De Roma a Madri, a instabilidade avança na União Europeia, com o crescimento dos populistas e tensões com os Estados Unidos – seu aliado histórico -, que paradoxalmente poderia fazer com que o Velho Continente recuperasse a unidade, segundo especialistas.

A União Europeia (UE) “me lembra alguém que está à beira do precipício e, inclusive, um pouquinho mais além. Os dedos dos pés já estão no vazio”, disse esta semana em Berlim o ex-ministro alemão das Relações Exteriores Joschka Fischer.

A UE dos tratados, da integração, está sacudida seja pelas crises políticas que derrubam ou fragilizam governos, seja por eleitores que dão poder a dirigentes antissistema.

Sem esquecer os mercados financeiros, que miram febrilmente cada evolução e suas potenciais consequências financeiras, em particular na Itália, país fundador do euro e muito endividado.

Na Espanha, o governo conservador de Mariano Rajoy caiu nesta sexta-feira (1). Na Grã-Bretanha, o governo de Theresa May, que gere o Brexit, se mantém somente graças a uma aliança, assim como o da chanceler alemã Angela Merkel, embora em menor medida.

Em vários países, os eleitores dão o poder a governos populistas, antissistema, ou que denunciam o liberalismo político, econômico, migratório, que marcaram o rumo da construção europeia das últimas décadas.

– ‘Família disfuncional’ –

“A Itália sofre uma crise nervosa, a Espanha está lastrada por seus problemas internos, a Polônia protesta com força, a Grã-Bretanha se vai, e a Alemanha está recostada no sofá.
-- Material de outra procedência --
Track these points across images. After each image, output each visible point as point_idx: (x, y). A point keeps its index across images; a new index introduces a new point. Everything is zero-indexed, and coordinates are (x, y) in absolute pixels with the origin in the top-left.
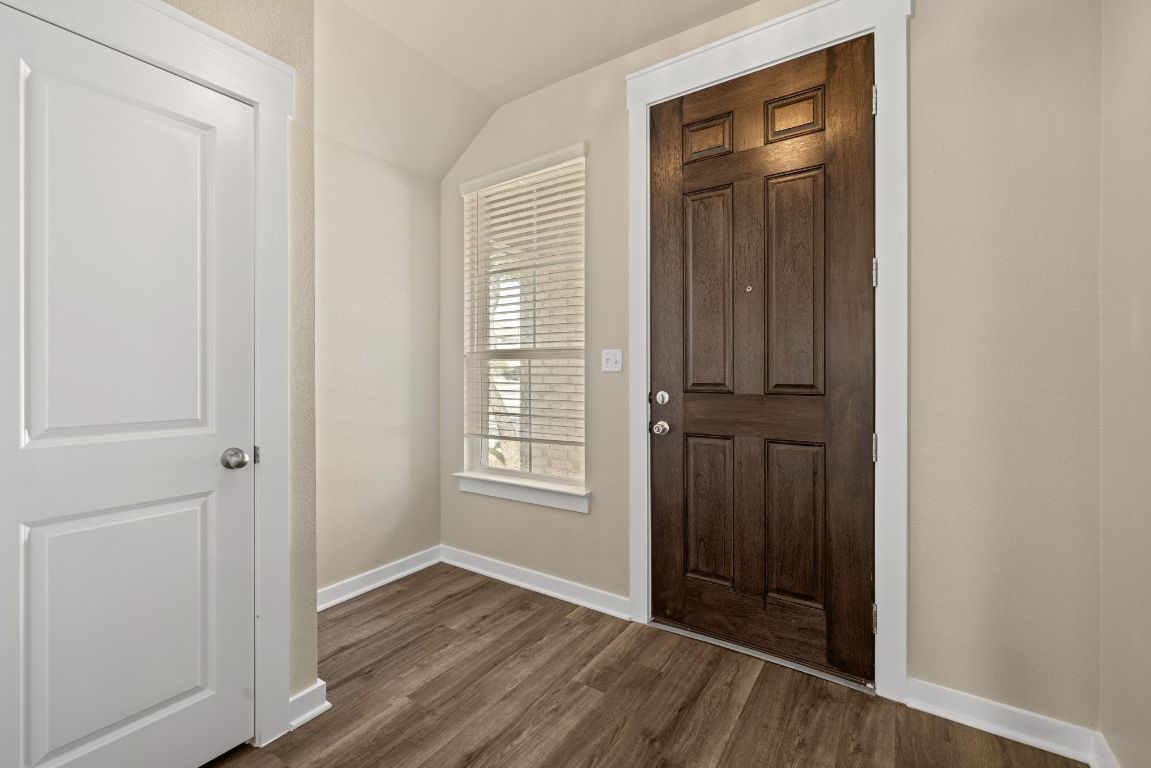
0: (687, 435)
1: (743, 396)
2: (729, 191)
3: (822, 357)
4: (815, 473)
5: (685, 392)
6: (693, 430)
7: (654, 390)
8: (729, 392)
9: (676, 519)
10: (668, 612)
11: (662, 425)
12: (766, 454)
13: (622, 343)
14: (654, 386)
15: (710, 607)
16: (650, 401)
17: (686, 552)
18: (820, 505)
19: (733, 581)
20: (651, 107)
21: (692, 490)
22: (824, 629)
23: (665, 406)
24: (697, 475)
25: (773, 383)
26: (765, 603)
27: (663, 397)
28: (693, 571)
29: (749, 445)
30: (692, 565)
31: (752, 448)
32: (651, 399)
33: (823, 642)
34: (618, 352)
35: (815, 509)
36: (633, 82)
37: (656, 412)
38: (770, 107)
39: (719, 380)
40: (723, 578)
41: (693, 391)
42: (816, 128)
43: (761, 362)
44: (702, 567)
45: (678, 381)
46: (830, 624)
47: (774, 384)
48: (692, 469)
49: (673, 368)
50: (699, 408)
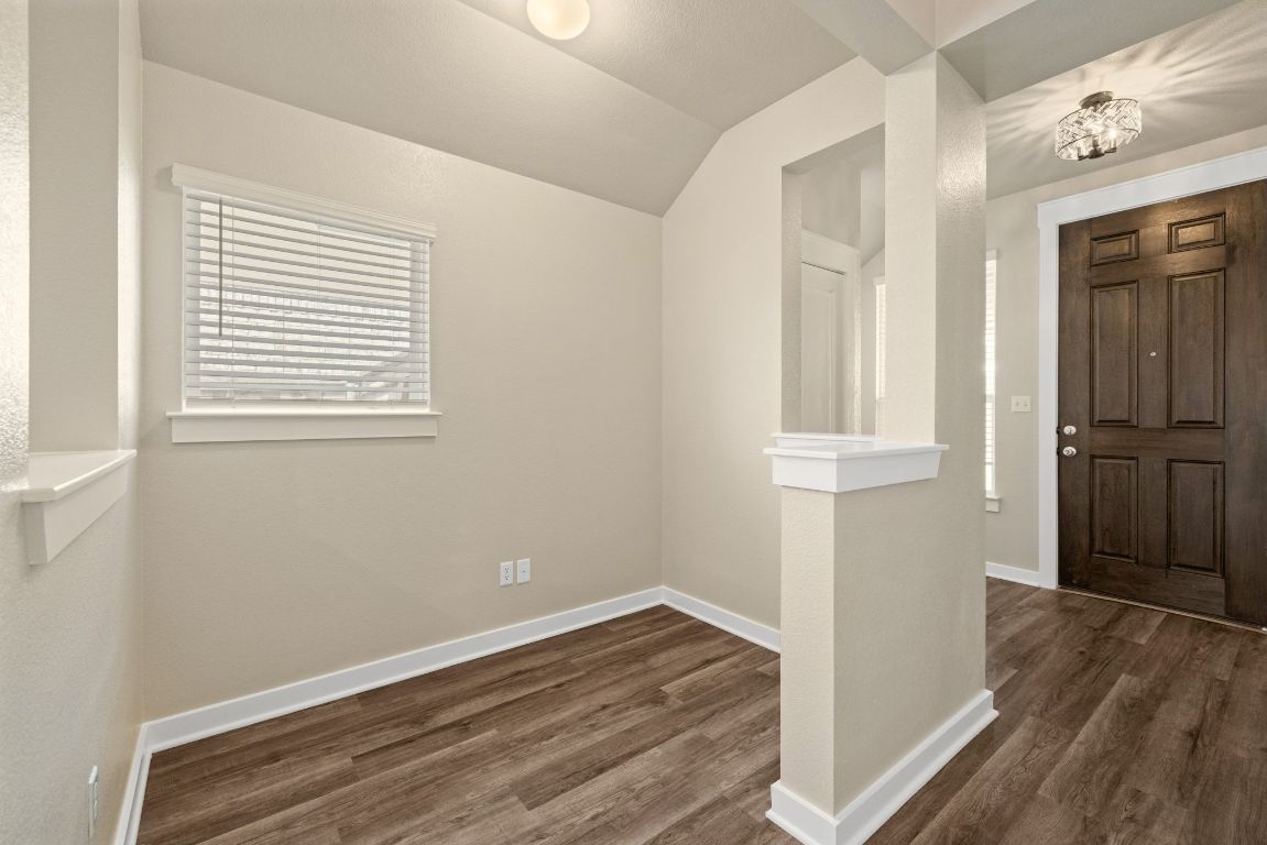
0: (1093, 457)
1: (1145, 429)
2: (1135, 285)
3: (1221, 401)
4: (1214, 483)
5: (1092, 425)
6: (1098, 453)
7: (1062, 424)
8: (1133, 427)
9: (1083, 516)
10: (1074, 582)
11: (1069, 450)
12: (1169, 470)
13: (1033, 392)
14: (1062, 422)
15: (1114, 578)
16: (1058, 432)
17: (1092, 540)
18: (1219, 505)
19: (1137, 558)
20: (1060, 227)
21: (1097, 495)
22: (1223, 591)
23: (1071, 436)
24: (1103, 485)
25: (1175, 419)
26: (1167, 575)
27: (1070, 430)
28: (1099, 553)
29: (1153, 464)
30: (1097, 548)
31: (1155, 466)
32: (1059, 431)
33: (1222, 600)
34: (1027, 399)
35: (1214, 507)
36: (1042, 208)
37: (1063, 439)
38: (1173, 229)
39: (1125, 417)
40: (1128, 557)
41: (1098, 424)
42: (1217, 243)
43: (1164, 406)
44: (1108, 550)
45: (1085, 418)
46: (1228, 587)
47: (1177, 420)
48: (1098, 481)
49: (1081, 409)
50: (1104, 438)
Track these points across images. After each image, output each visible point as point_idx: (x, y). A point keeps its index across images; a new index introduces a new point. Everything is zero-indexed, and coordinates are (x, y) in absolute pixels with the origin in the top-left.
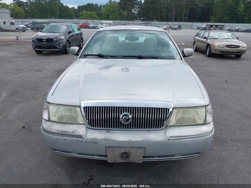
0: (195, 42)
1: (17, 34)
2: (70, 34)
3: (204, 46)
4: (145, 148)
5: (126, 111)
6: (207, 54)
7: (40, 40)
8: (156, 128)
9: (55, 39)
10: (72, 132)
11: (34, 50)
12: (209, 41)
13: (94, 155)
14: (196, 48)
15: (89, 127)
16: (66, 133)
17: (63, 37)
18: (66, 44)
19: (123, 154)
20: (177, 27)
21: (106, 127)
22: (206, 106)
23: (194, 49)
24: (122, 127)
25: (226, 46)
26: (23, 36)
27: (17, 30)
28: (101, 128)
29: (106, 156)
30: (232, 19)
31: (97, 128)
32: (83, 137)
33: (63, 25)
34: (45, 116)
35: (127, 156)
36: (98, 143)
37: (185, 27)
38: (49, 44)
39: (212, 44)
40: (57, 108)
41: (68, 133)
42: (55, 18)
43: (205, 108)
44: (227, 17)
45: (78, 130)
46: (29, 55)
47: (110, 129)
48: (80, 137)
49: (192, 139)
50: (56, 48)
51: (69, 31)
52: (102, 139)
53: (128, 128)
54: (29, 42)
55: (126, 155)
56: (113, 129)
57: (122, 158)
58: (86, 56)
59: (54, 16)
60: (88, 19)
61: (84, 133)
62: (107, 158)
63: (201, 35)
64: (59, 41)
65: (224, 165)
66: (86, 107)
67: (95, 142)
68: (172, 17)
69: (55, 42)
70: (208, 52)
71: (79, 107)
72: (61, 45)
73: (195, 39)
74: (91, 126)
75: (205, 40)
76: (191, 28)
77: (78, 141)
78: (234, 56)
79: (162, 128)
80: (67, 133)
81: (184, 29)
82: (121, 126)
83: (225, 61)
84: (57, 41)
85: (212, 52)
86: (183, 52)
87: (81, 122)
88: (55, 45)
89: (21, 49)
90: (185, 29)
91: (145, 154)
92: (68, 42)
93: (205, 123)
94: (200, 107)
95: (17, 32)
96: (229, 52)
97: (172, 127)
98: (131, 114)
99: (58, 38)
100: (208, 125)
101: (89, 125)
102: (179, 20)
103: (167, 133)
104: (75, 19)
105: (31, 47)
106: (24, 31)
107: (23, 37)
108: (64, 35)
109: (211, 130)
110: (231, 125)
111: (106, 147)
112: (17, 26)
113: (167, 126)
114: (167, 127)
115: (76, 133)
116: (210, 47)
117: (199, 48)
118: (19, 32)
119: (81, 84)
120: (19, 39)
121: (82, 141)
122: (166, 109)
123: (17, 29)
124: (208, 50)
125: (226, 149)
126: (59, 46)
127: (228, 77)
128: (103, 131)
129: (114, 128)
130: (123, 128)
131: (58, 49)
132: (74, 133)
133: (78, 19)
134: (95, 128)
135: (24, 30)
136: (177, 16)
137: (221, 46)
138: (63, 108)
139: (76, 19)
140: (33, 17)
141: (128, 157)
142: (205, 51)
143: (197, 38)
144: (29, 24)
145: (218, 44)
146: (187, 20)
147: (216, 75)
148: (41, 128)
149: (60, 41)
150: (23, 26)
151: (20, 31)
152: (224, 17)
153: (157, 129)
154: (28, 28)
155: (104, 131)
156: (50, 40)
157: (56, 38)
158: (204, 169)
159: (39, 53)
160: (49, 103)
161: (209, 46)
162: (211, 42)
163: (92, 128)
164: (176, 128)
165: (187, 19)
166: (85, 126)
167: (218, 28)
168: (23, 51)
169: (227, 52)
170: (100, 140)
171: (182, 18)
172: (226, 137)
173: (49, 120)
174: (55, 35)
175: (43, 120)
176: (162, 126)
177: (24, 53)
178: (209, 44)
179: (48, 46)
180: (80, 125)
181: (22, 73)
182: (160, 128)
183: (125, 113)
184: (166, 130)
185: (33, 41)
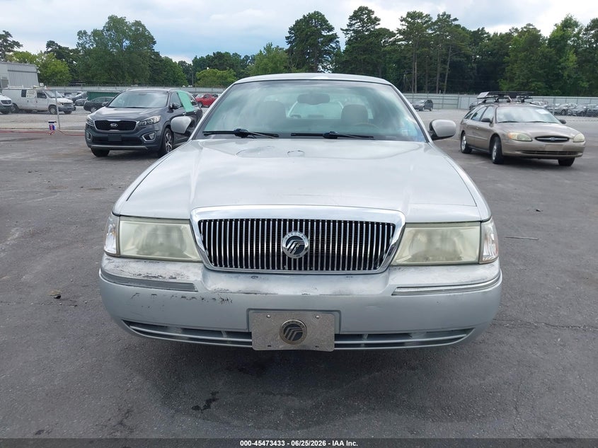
0: (463, 131)
1: (52, 118)
2: (173, 111)
3: (486, 139)
4: (339, 311)
5: (296, 230)
6: (494, 158)
7: (103, 124)
8: (364, 269)
9: (138, 123)
10: (172, 278)
11: (89, 146)
12: (497, 129)
13: (219, 333)
14: (467, 145)
15: (212, 266)
16: (156, 279)
17: (157, 118)
18: (163, 134)
19: (289, 328)
20: (423, 105)
21: (249, 267)
22: (481, 222)
23: (463, 148)
24: (286, 267)
25: (536, 138)
26: (64, 121)
27: (52, 109)
28: (239, 269)
29: (248, 335)
30: (551, 88)
31: (228, 269)
32: (197, 287)
33: (155, 92)
34: (110, 247)
35: (297, 333)
36: (230, 301)
37: (441, 105)
38: (125, 133)
39: (504, 135)
40: (137, 226)
41: (160, 279)
42: (140, 85)
43: (479, 227)
44: (539, 83)
45: (185, 272)
46: (76, 159)
47: (260, 270)
48: (190, 287)
49: (448, 294)
50: (141, 142)
51: (171, 106)
52: (239, 292)
53: (300, 269)
54: (79, 135)
55: (294, 330)
56: (265, 271)
57: (286, 337)
58: (207, 134)
59: (138, 82)
60: (217, 87)
61: (200, 278)
62: (251, 340)
63: (478, 116)
64: (147, 126)
65: (532, 373)
66: (205, 221)
67: (223, 299)
68: (411, 82)
69: (137, 130)
70: (494, 154)
71: (188, 222)
72: (151, 136)
73: (465, 124)
74: (216, 265)
75: (486, 125)
76: (457, 107)
77: (185, 297)
78: (556, 162)
79: (379, 269)
80: (158, 280)
81: (439, 109)
82: (284, 264)
83: (535, 171)
84: (142, 126)
85: (505, 151)
86: (431, 128)
87: (194, 258)
88: (137, 135)
89: (58, 148)
90: (442, 108)
91: (340, 329)
92: (167, 129)
93: (479, 262)
94: (467, 224)
95: (51, 114)
96: (544, 152)
97: (402, 268)
98: (306, 234)
99: (146, 121)
100: (487, 266)
101: (211, 262)
102: (426, 89)
103: (390, 278)
104: (187, 86)
105: (83, 143)
106: (68, 112)
107: (63, 125)
108: (161, 113)
109: (494, 275)
110: (547, 295)
111: (249, 310)
112: (53, 101)
113: (390, 265)
114: (391, 268)
115: (179, 280)
116: (500, 141)
117: (473, 146)
118: (56, 113)
119: (193, 189)
120: (56, 127)
121: (193, 298)
122: (389, 225)
123: (52, 106)
124: (495, 147)
125: (536, 343)
126: (148, 138)
127: (541, 203)
128: (242, 276)
129: (268, 268)
130: (290, 269)
131: (144, 144)
132: (175, 278)
133: (194, 86)
134: (223, 268)
135: (67, 110)
136: (421, 81)
137: (523, 139)
138: (151, 225)
139: (189, 86)
140: (90, 82)
141: (299, 335)
142: (488, 151)
143: (469, 122)
144: (80, 97)
145: (517, 134)
146: (445, 90)
147: (515, 199)
148: (100, 272)
149: (151, 126)
150: (65, 100)
151: (58, 112)
152: (532, 82)
153: (367, 271)
154: (77, 107)
155: (244, 275)
156: (126, 125)
157: (141, 119)
158: (482, 382)
159: (101, 154)
160: (120, 216)
161: (496, 138)
162: (501, 129)
163: (218, 268)
164: (412, 269)
165: (445, 87)
166: (201, 265)
167: (516, 100)
168: (65, 151)
169: (539, 152)
170: (234, 293)
171: (433, 85)
172: (537, 320)
173: (118, 255)
174: (138, 113)
175: (106, 255)
176: (380, 266)
177: (67, 156)
178: (495, 135)
179: (124, 138)
180: (190, 264)
181: (58, 194)
182: (375, 268)
183: (294, 234)
184: (389, 273)
185: (88, 126)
É uma família disfuncional”, ironizou esta semana no Guardian o historiador britânico Timothy Garton Ash.

“A UE está diante de uma crise histórica de sua construção”, considerou Emanuelle Reungoat, professora de Ciências Políticas na Universidade de Montpellier, no sul da França.

A crise grega levou a zona do euro à beira do abismo, mas hoje o problema é mais político, com elites desestabilizadas pelo crescente descontentamento da população, e que parecem sedadas, pouco prontas para agir.

“Neste cenário muito degradado, o motor franco-alemão não se acendeu”, considerou Sébastien Maillard, do Instituto Jacques Delors. “Não existe dinâmica, nenhum alento, não há cumplicidade” entre um Emmanuel Macron que diz ter grandes ambições e Angela Merkel, que começa seu quarto mandato assentada sobre uma maioria de coalizão e reticente a se lançar em uma maior integração europeia se isso implicar finanças alemãs.

“Merkel está enfraquecida, Macron está sozinho” se movendo para levar adiante seu projeto, observa Pascale Joannin, diretora-geral da Fundação Robert Schuman.

E a chegada ao poder em Roma de uma coalizão entre um partido de extrema direita e uma formação antissistema ameaça complicar ainda mais a agenda europeia, privando Macron de um aliado nos conclaves comunitários.

– Trump unificará a UE? –

“Talvez a Itália seja o último prego no caixão das reformas de Macron”, segundo John Springford, do londrino Centre for European Reform.

Para Maillard, a coalizão italiana, puxada por suas próprias visões, não ameaça tanto bloquear a política europeia. “Não são as mesas viradas”, mas as “cadeiras vazias” nas reuniões europeias, o que impossibilitaria a tomada de decisões.

Mas, paradoxalmente, um rosto deste grupo populista poderia permitir à UE retomar suas convicções. O presidente americano, Donald Trump, ao quebrar todos os códigos em vigor e ao declarar guerra comercial à UE, poderia dar um empurrãozinho.

“Talvez Trump conseguirá fazer o que ninguém conseguiu até agora: unir os europeus. Merkel se posicionou” para denunciar as tarifas impostas por Washington, destaca Joannin.

“Obriga a ter uma posição comum, pode funcionar se a cooperação franco-alemã se sair bem”, considera Maillard.

Mas inclusive se os governos conseguirem se mobilizar novamente diante de Trump, não terão resolvido o problema de fundo, resume Reungoat: “a falta de adaptação crescente entre a demanda dos cidadãos e a oferta política”.

A respeito, as próximas eleições europeias de 2019 serão importantes. “Sentimos que são desenhadas duas Europas, a de Macron e a de (Viktor) Orban”, o dirigente húngaro que resume nele as correntes políticas opostas à construção europeia tal como aconteceu até agora.